*** PROVIDED PASSAGE

One way of looking at the build up to addiction to alcohol it seems to me is that mild withdrawal symptoms are what sets it up in the first place. Arguably habitual drinking is all about relieving the beginnings of withdrawal. The added hook is the pleasure over and above the relief. I suspect many regular and borderline problem drinkings are constantly trying to manage that balancing act. Many of us, including me, let it all get out of hand.

Personally I have been a life long drinker. I've had a few breaks - a year here, six months there, but I have never managed to be 'over and done' with it. It seems some part of me has liked it that bit too much to let it go.

Of late though my drinking has created such high levels of anxiety in me during the day (I have always done my drinking in the evenings) that I just want to be shot of the whole damn mess. The period leading up to Sunday was truly horrendous - my 'nerves' screaming all day just waiting for the relief of the wine to come in the evening. That is no way to live.

Anyway I feel determined. I feel 'beat' too. I hope it is the sort of 'beat' that means I don't have the strength to get up and have another go at managing booze, because I can't manage it. It will beat me every time. I didn't used to know what that really meant but I think I do now.

I can only walk away from it with a determination to never drink again, even if 'my ass is on fire'.

Apologies for the length of the post and thanks for your patience.

******
*** DATA SUPPLIED

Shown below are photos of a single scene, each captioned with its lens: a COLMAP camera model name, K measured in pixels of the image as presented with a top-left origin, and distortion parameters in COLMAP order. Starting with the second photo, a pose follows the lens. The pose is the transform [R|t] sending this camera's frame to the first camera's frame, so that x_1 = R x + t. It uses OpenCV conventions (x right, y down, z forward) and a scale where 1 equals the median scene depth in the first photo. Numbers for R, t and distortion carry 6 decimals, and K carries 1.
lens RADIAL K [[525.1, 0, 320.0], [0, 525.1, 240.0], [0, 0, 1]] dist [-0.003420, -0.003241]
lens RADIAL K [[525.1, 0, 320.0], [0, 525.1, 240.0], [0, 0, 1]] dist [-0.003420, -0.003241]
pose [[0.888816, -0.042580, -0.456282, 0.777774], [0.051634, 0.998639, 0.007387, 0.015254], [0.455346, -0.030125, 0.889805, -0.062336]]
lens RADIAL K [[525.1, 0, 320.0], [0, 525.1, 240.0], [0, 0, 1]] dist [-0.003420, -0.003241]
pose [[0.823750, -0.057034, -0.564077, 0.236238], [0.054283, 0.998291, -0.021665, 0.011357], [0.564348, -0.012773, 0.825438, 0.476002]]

******

> _WHAT TO WORK ON_
Reproduce word for word the part of the post about quitting drinking that begins at "Anyway I feel" and stops after "think I do now.". These records were taken from a separate source.

> _FINISHED EXERCISE_
Anyway I feel determined. I feel 'beat' too. I hope it is the sort of 'beat' that means I don't have the strength to get up and have another go at managing booze, because I can't manage it. It will beat me every time. I didn't used to know what that really meant but I think I do now.